Wednesday, March 14, 2007

The stars are so lovely, but beware of their brutality

We all have work to do. I must write, because well, I'm Rand the great and Glorious, but that doesn't pay the bills (although me just being Rand should get me some payment), so I need a day job, and that's the tricky part. I've had a hard time figuring out a career. I know I want to be a writer, but I need a day job. But I wonder sometimes whether I'm going to even get to be a writer, whether I'll ever be published, or whether I even have any talent. I can never really convince myself of the last one, even when I'm ready to kill myself I still want to have my writings published. But the thing about college is it seems almost designed to demolish all your old dreams. A guy in high school who was at the top of his game is suddenly thrown into a big school where he's only in the middle. You're forced into classes where you struggle, which might be something you've never had to deal with before. You no longer have the support of teachers who can give you close attention, if you're lucky you'll have some nice professors, but even then they'll never give you the same amount. Most of all, you're forced to consider your career and you're told to be realistic.
In high school, you're told you can be anyone you want to be. Yet I knew even then I'd probably need a day job, I hoped (and still hope, although I'm reluctant to send out my stuff for publishing, even if at my heart I believe in myself, I'm still afraid of rejection) to get published soon, but I still thought I would need a day job, because I knew that few people can live off their writing. But I thought I could pick whatever day-job I wanted. College tends to tell you different. You worry have you picked the right major for a job, can you really succeed in this subject or that once you get to the advanced classes. I'm thinking about double majoring in math, but I don't know if I can really deal with the hard math, same with computer science. It's not like high school where this stuff was not only easier, but presented in a friendly manner, the professors aren't cold or anything, it just seems that the classes are taught more distantly (as well as worse, I think the average college professor teaches far worse than the average high school teacher, after all, the college professors haven't been trained to teach, I think that's probably a mistake of the system, either the professors should be forced to get additional teaching training or they should hire lecturers with teaching training). And I need to look at the job market, if I choose pursue job A will I actually be able to get a job or will I end up sponging off of my parents for another several years.

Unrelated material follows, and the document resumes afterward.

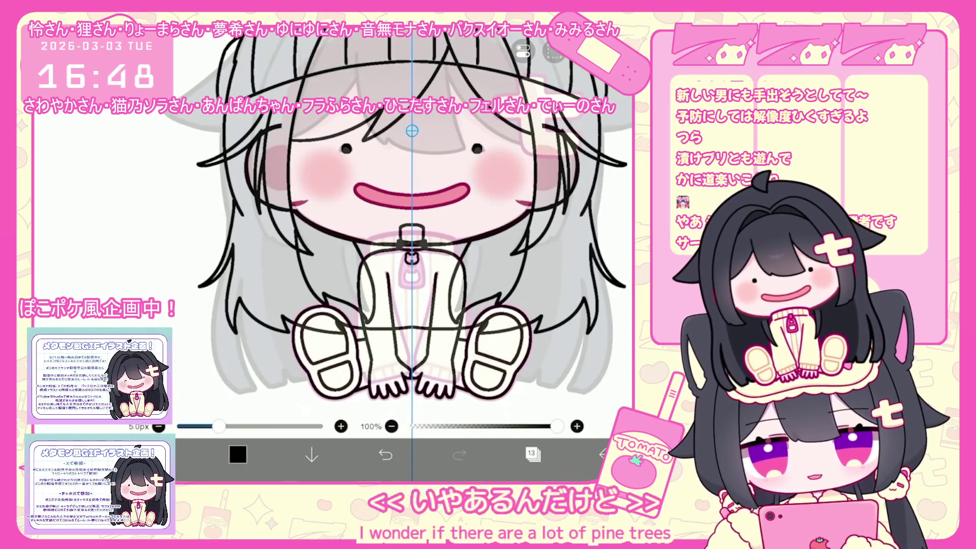
{"action": "left_click_drag", "start_coordinate": [258, 426], "coordinate": [260, 426]}
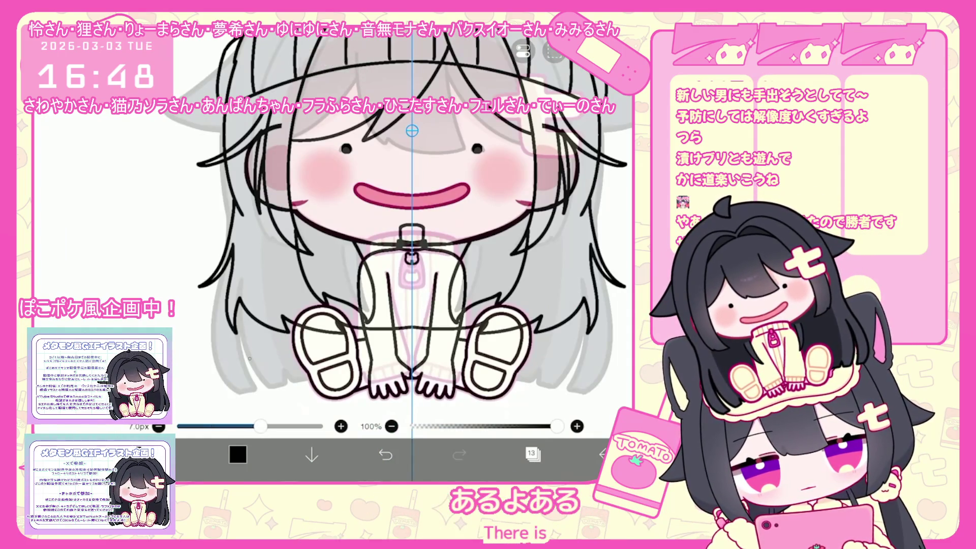
{"action": "scroll", "coordinate": [333, 255], "scroll_direction": "up", "scroll_amount": 3}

This has really has sort of hammered this home for me. I've been thinking about becoming a journalist (as I've mentioned in a previous session if any of you bums remembered) and people have been saying I shouldn't because the job market's so weak. It doesn't matter how good I might be there's still too much of a risk, they says. It doesn't matter that I want to be this, I probably shouldn't. I can be anything I want to be but I have to be realistic, I think this might be an exact quote. That is a contradiction in my mind, and I think it is one literally. If I can be anything I want to be can't I aim for the stars, and this isn't even the stars, can't I aim for the the high hills.

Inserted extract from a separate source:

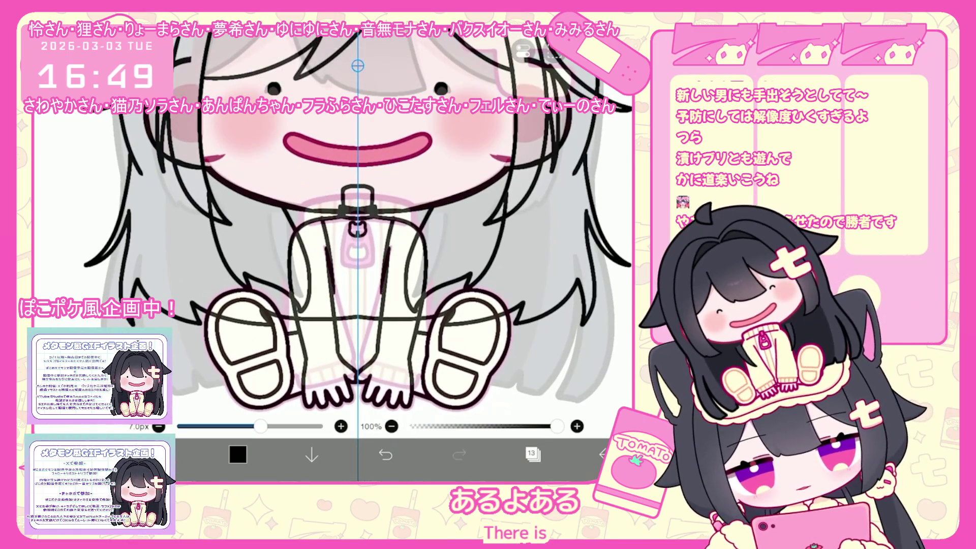
{"action": "key", "text": "ctrl+z"}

Of course, I don't have to accept this. I can defy the wishes of others and still pursue a job even if the market is tight. If it really was the case that I could not find a job for several years I might say yes, I need to be more realistic. But I think with journalism I can find a job, it might be low-paying, but it will be a job, and I can live with that. I can live with low pay, I can live with weak job security, I can live with being competitive, I can live with struggling. Maybe in that's it, you can be anything you want to be but you might have to struggle. Well, maybe not, sometimes you don't get with you want, I might not be published even if I try (but I'm not trying now which is the real problem, and which I must change), someone who wants to be an Olympic gymnist might never get to the Olympics. Sometimes struggling isn't enough to achieve what you want. But it is enough to be proud of. Ultimately, what I want to be is a writer. Can I become one just because I struggle? I might become one, I might not, that's just the way things are, my struggling will improve the odds but they won't guarentee it. In fact, no job is guarenteed, but that said, for the hard but not upper elchelon jobs (upper elchelon jobs being like professional writer (and by writer I mean something like novelist, or tv writer, or movie writer, etc.) there you can be pretty sure that if you're willing to struggle enough you can get them. So if I'm willing to struggle enough I can probably be (although maybe not certainly, and I'll have to put a lot more effort pursuing this goal, effort not being one of my strong suits) a journalist.
But then you have to do the Calculus. Is the struggle worth it? Is the satisfaction-the struggle greater than say the satisfaction of a less satisfying job-the lesser struggle? That's why I'm still unsure. And I need to consider all my options, and that's annoying but that's just what I'll have to do. I can't really be complaining about having a lot of options, some people don't get those choices. Still it does give me some worry, and perhaps my greatest worry is that I'll make a mistake and I'll end up unsatisfied with my life. But honestly, people are able to change careers. On the other hand, a long period with an unsatisfy job could aggrevate my depression. But that's just a risk. Life's full of them, and I don't want to be afraid of taking risks in life. Maybe I shouldn't take foolish risks, though. So there's still variables to consider. Oh well, I'm a still a junior I have time. And if I give the whole matter some effort I should be fine, but of course effort is not my strong spot. Anyways, take it to your head, take it to your heart, and remember Rand rocks. Goodnight Folks!